===== Material shown =====

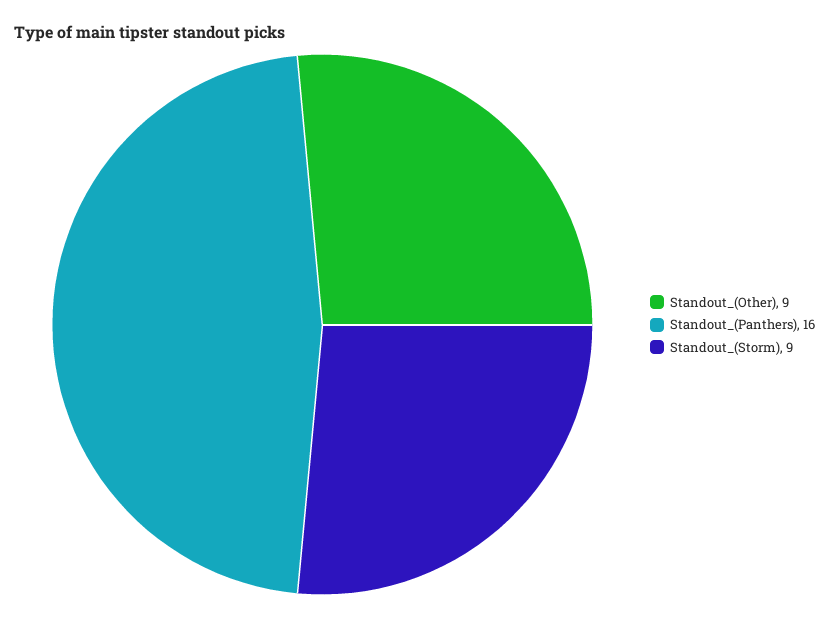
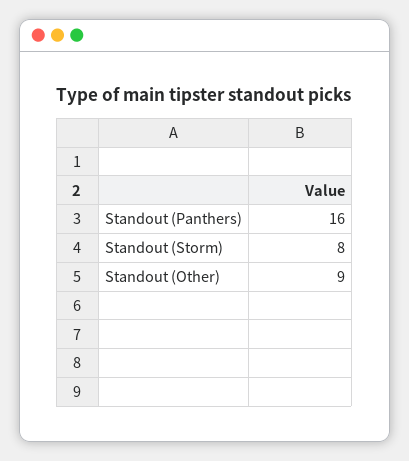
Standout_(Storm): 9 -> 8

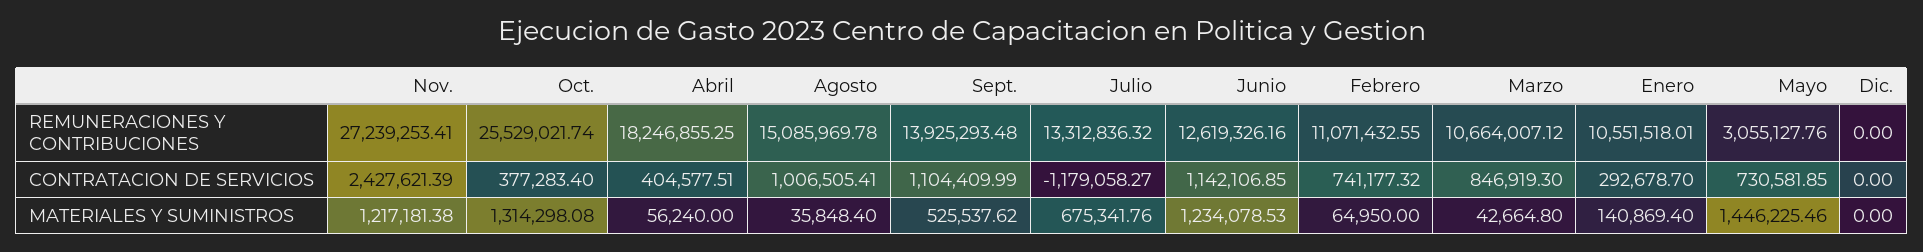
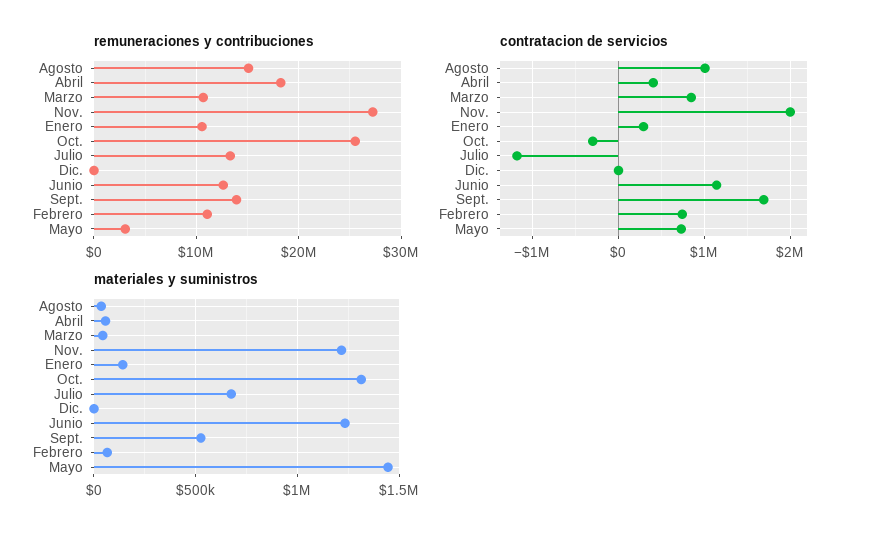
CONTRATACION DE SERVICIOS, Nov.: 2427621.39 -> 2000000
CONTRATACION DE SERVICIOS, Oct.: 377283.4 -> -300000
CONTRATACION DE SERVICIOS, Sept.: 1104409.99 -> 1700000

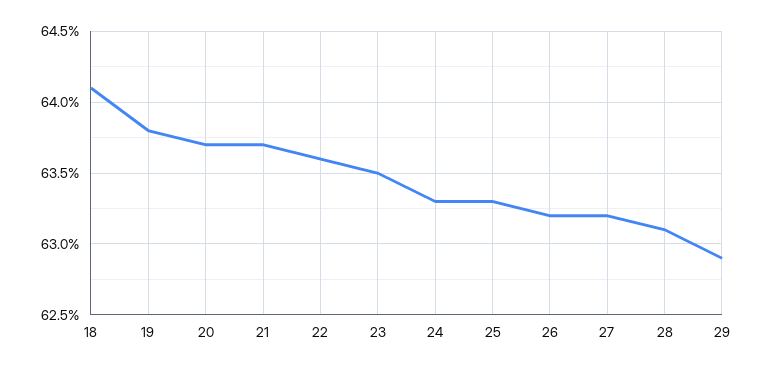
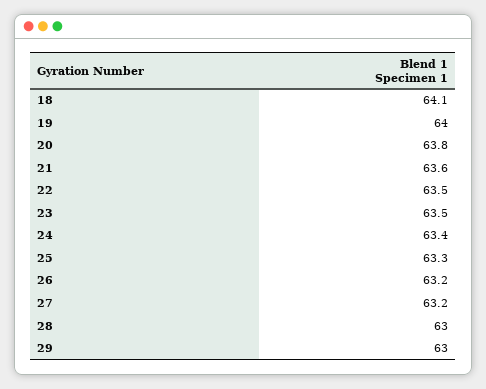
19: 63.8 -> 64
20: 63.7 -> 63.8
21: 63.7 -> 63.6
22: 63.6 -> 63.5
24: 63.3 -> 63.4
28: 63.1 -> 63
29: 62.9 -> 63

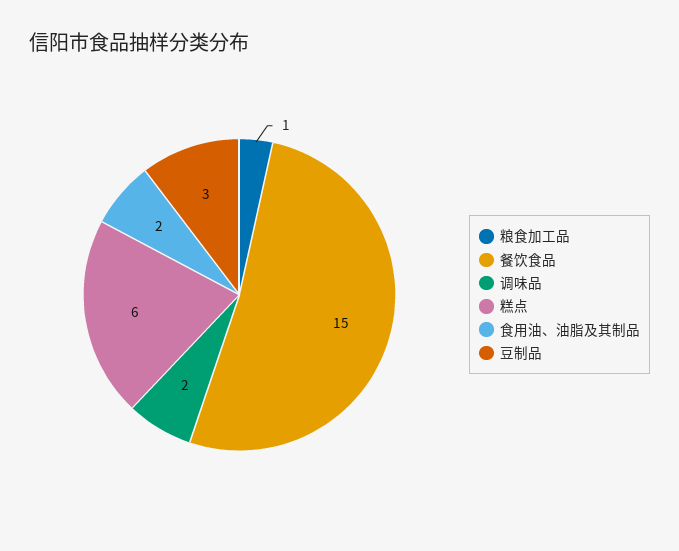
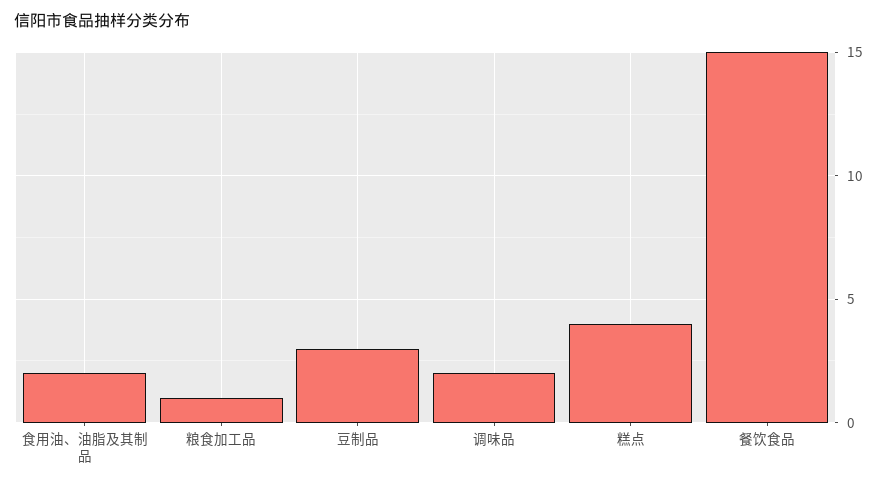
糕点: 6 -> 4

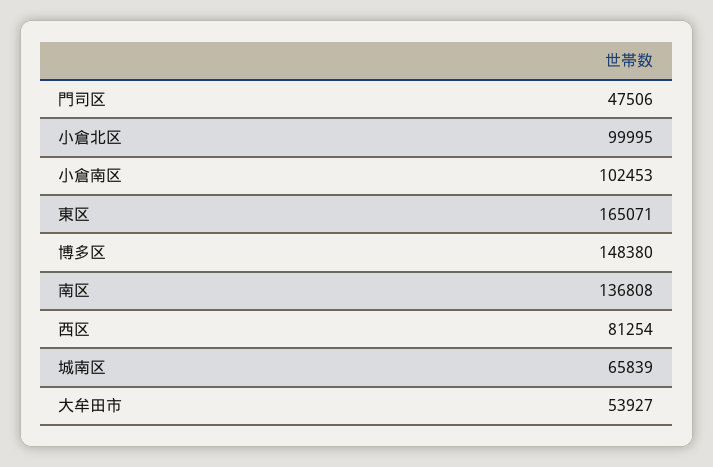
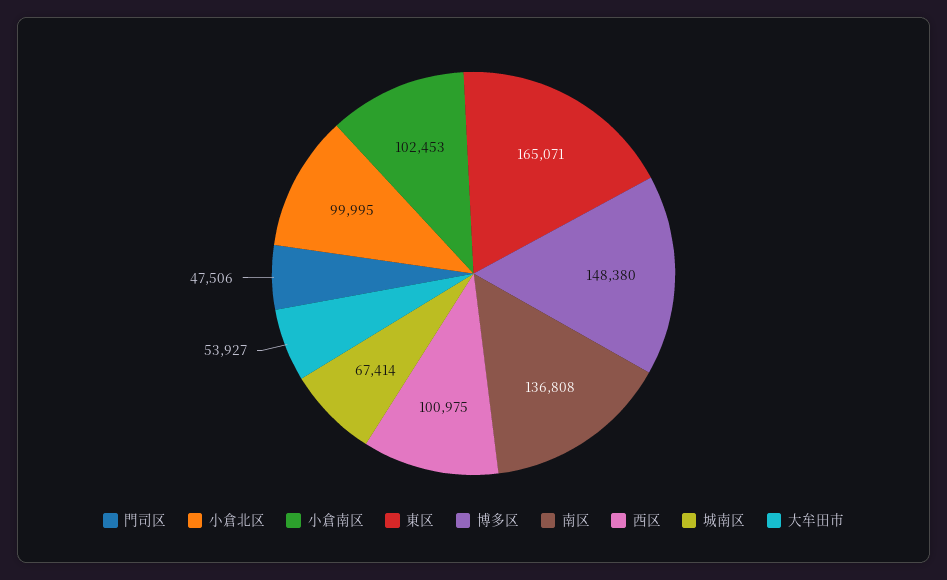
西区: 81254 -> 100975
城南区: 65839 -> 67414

=====
===== Material shown =====

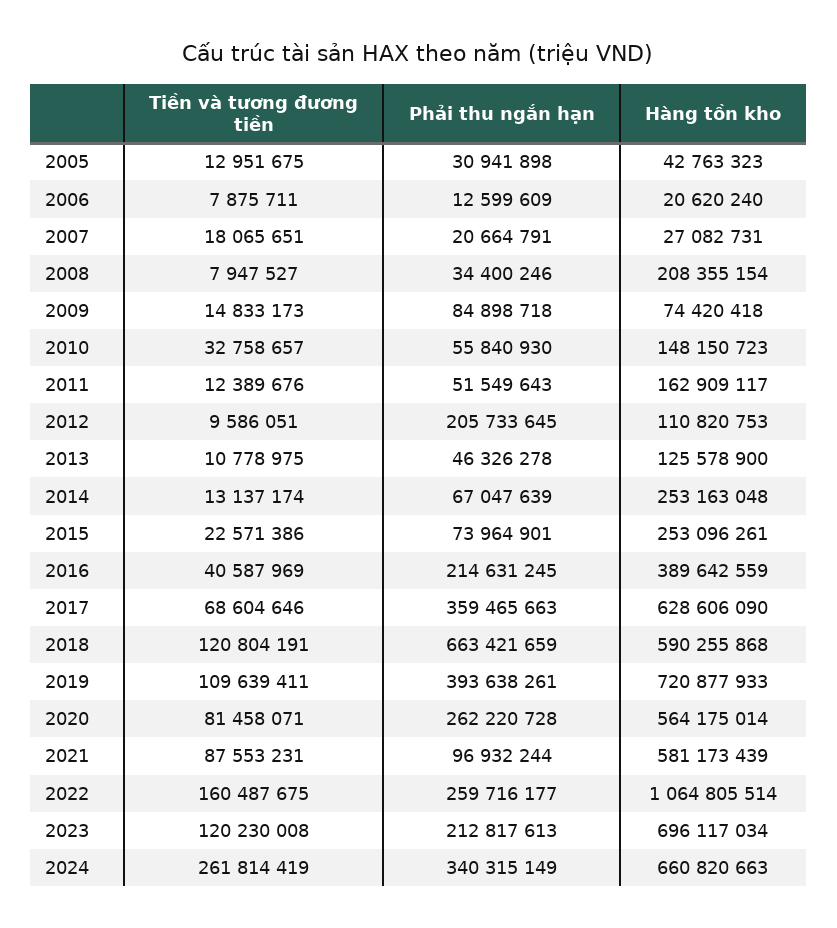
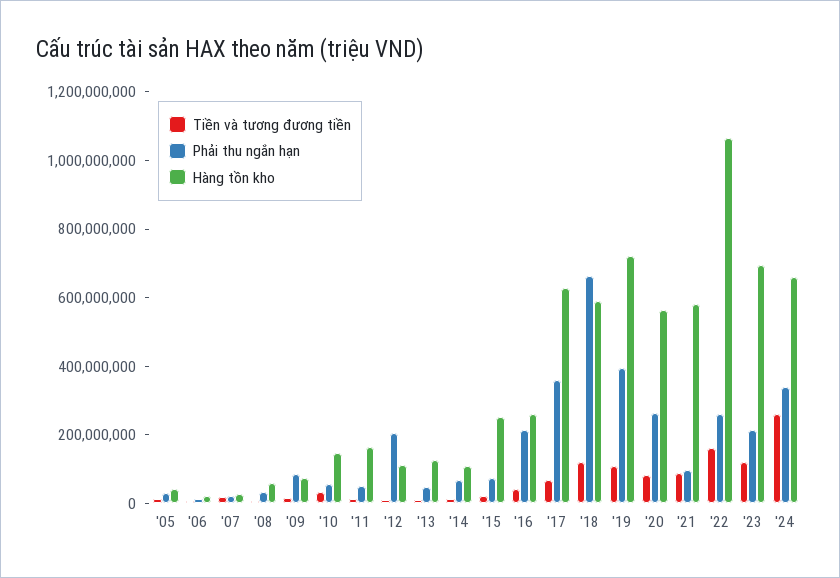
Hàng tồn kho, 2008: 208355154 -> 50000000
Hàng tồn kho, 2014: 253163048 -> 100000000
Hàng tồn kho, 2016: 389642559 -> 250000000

=====
===== Material shown =====

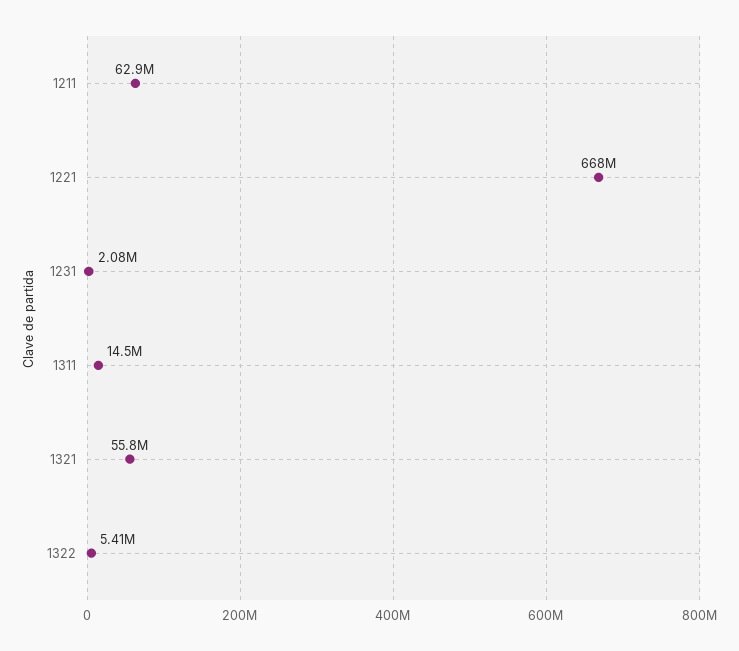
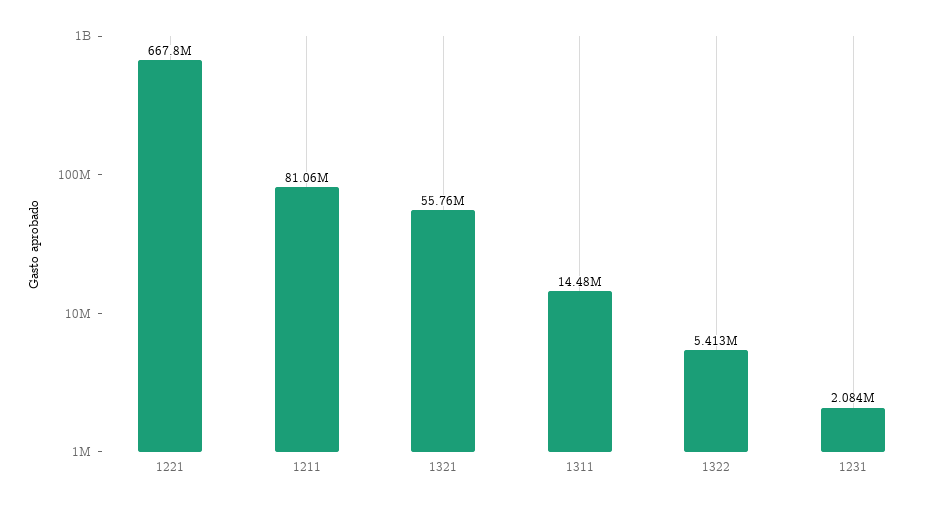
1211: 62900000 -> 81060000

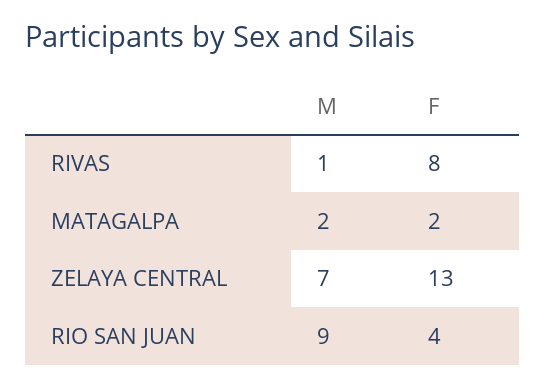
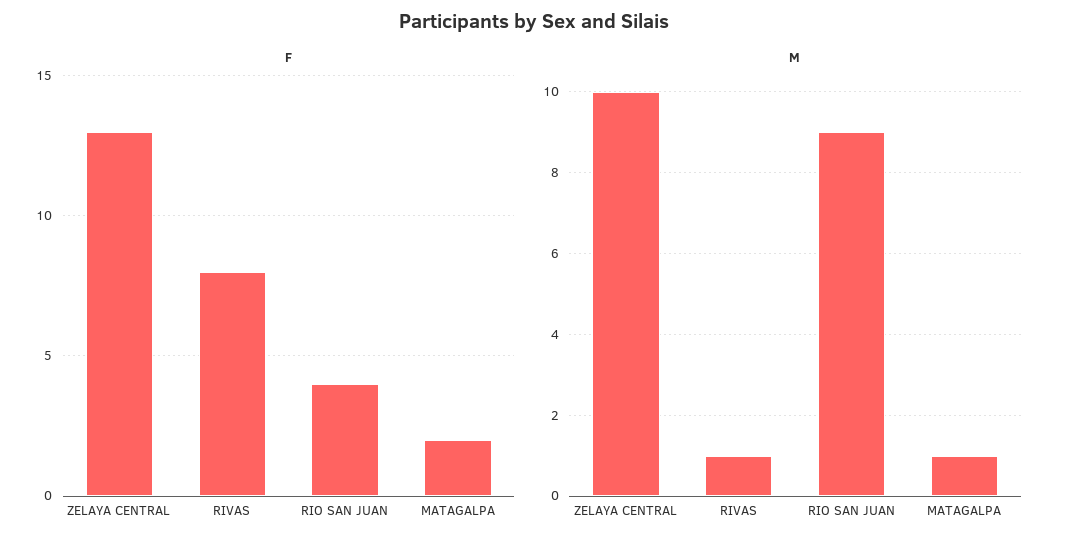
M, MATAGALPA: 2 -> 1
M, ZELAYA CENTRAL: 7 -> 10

=====

**What you are asked to do**: Where a line contains the word "SERVICIOS", copy that line from the listing above.

**Problem solution**:
CONTRATACION DE SERVICIOS, Nov.: 2427621.39 -> 2000000
CONTRATACION DE SERVICIOS, Oct.: 377283.4 -> -300000
CONTRATACION DE SERVICIOS, Sept.: 1104409.99 -> 1700000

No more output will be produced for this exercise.